Frustration extends far beyond the internal meetings. NGOs, activists and protestors, unable to access the Bella Centre negotation building, line the streets or set off on marches as snow and police helicopters swirl above them. Failure to accomodate civil society could prove to be a monumental embarrassment for the Danish host government - especially if plans to storm the centre go ahead today - but it not for want of trying.
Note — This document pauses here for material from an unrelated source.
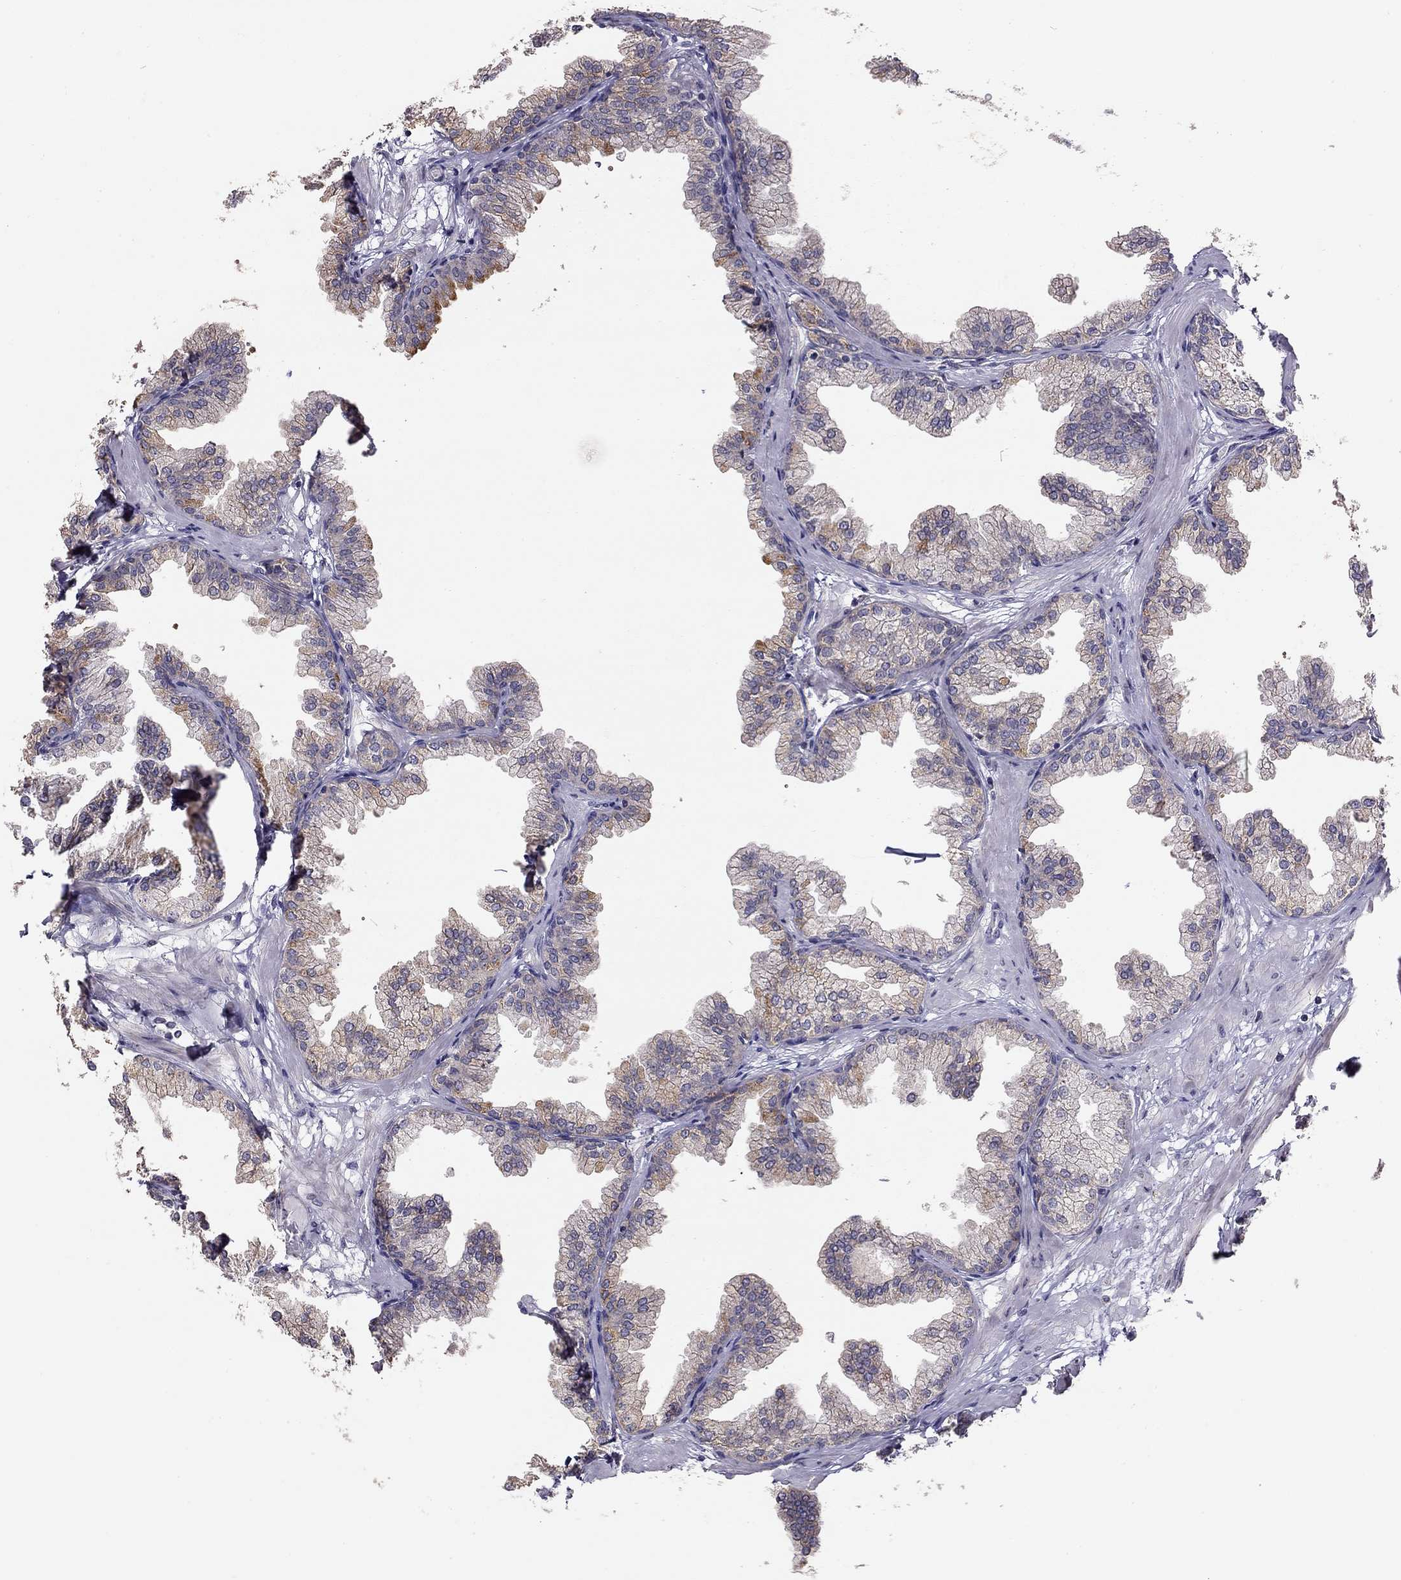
{"staining": {"intensity": "moderate", "quantity": "<25%", "location": "cytoplasmic/membranous"}, "tissue": "prostate", "cell_type": "Glandular cells", "image_type": "normal", "snomed": [{"axis": "morphology", "description": "Normal tissue, NOS"}, {"axis": "topography", "description": "Prostate"}], "caption": "An immunohistochemistry histopathology image of unremarkable tissue is shown. Protein staining in brown shows moderate cytoplasmic/membranous positivity in prostate within glandular cells. (DAB IHC with brightfield microscopy, high magnification).", "gene": "LRIT3", "patient": {"sex": "male", "age": 37}}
An ambitious 45,000 people were accredited with access to Bella Centre, which only has capacity for 15,000. Queuing to get in can take up to six hours.
Fear of disruptions and a desire to get thing done has meant that the organisers have been limiting access day on day; 7,000 people yesterday, down to 1,000 today, and finally just 90 as the negotiations come to a head on Friday.
Trying to let the whole world in is a worthy ambition, and as Richard Reeves has used JS Mill's harm principle to argue in his Bentham Lecture, we are all responsible for the climate damage we do to other people and other countries; it is understandable that everyone wants to be part of the solution. But time and tempers at Copenhagen are short; there is a lot of pressure, and very little information. While people both in and outside the negotiations are desperate for action, it seems that the best action right now might be patience.